Some brief backstory that is super common, I'm sure. I played 5e with some friends before the pandemic and that broke the group up, of course. Then our DM moved away so we've been without D&D since 2019 or so. I was recently nominated to be our DM because none of us knows how to do it and they all thought I'd be a good fit. Which is great because I love world-building, playing characters, and writing stories.
But I'm nervous because I was barely competent at playing the game to begin with (aside from getting into character), let alone DMing it. The whole group was, really. Because of the pandemic we're effectively all starting over as new players.

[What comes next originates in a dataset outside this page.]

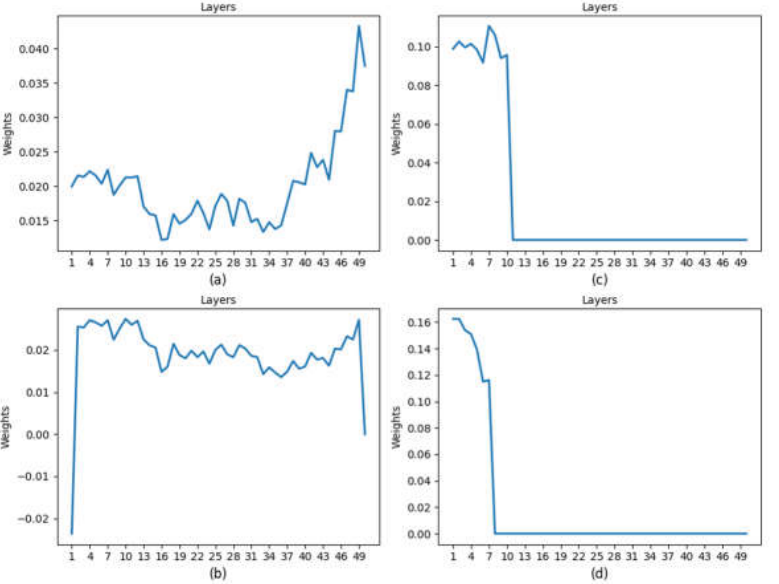
Figure 11. Layers’ relevance weights learned by the proposed class-independent ANNA on CIFAR-10 dataset after training the model using: ( a ) 1 batch; ( b ) 5 batches; ( c ) 6 batches; ( d ) 7 batches.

So I've got a forgiving group to DM, that's for sure.
To help me out, I bought the Essentials Kit and am building our first couple of sessions around that, albeit it pretty heavily modified. I kept the setting and one quest, but already created a custom quest with a mini-dungeon for them. Also managed to inject my favorite played character as the central giver of quests and backstory within the game. Sir Lord Craymond Zephyrson Ponce IV, former heir to Ponce fortune and originator of the Ponce-y Scheme. Think foghorn leghorn meets 1800s railroad tycoon meets Trump. Not a nice man at all.
Honestly I started modifying the pre-built way quicker than I expected. My original plan was to play it by the book for the first couple of nights, but ideas kept popping in my head and I just ran with it. Then I started creating a windmill out of popsicle sticks and tiny rocks. I think DMing might be a gateway drug to greater creativity expressed through arts and crafts!

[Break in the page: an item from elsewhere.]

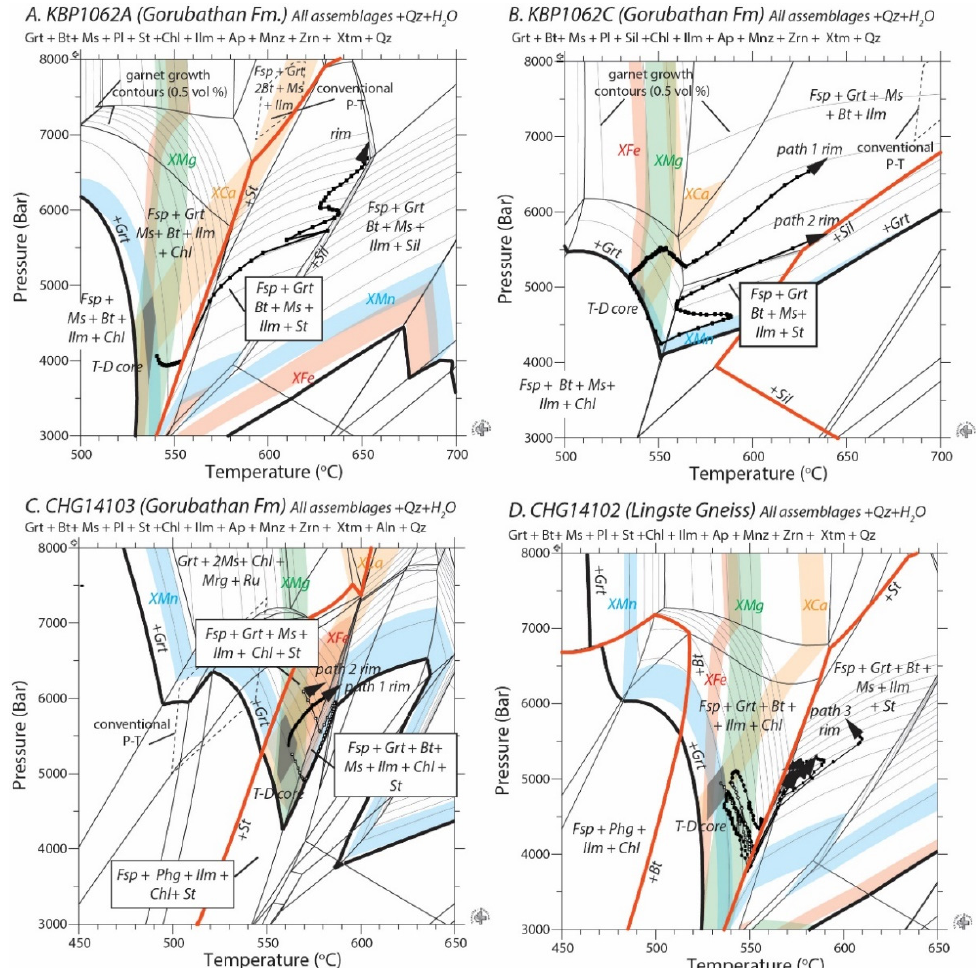
Figure 6. Isochemical phase diagrams and high-resolution P-T paths for samples ( A ) KBP1062A, ( B ) KBP1062C, ( C ) CHG14103, and ( D ) CHG14102. Mineral assemblages for the samples are listed under the sample names. In each diagram, the colored bars represent isopleths ±0.2 mole fraction of the garnet composition from the highest Mn portion of the garnet. Blue = spessartine content, green = pyrope, orange = grossular, and red = almandine. The intersection of the colored bars represents the garnet core conditions. Some mineral stability fields are labeled and indicate relevant reactions that mark the appearance of index minerals. Mineral abbreviations in this panel and elsewhere are after [97].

Our first session is tomorrow night and I've been feverishly writing complicated notes in OneNote. I've got a notebook for each session. Then a section for The main outline, quests, NPCs, locations, encounters. Then pages for each individual item under that category. Then I'm using the nifty "Link to Paragraph" tool to let me quickly jump between pages. Here's a screenshot to show what I've put together -- https://imgur.com/a/yA6IYUJ I think eventually, after a few sessions, the notes will be more condensed, giving way to more improvisational storytelling. Between chatGPT and old fashioned generator sites that can crank out NPCs, dungeons, encounters, etc. I think it'll be a lot easier if I can work toward just having a simple outline for a given session and let the tooling and my imagination do the rest on the fly.
Anyway, any general advice for a new DM?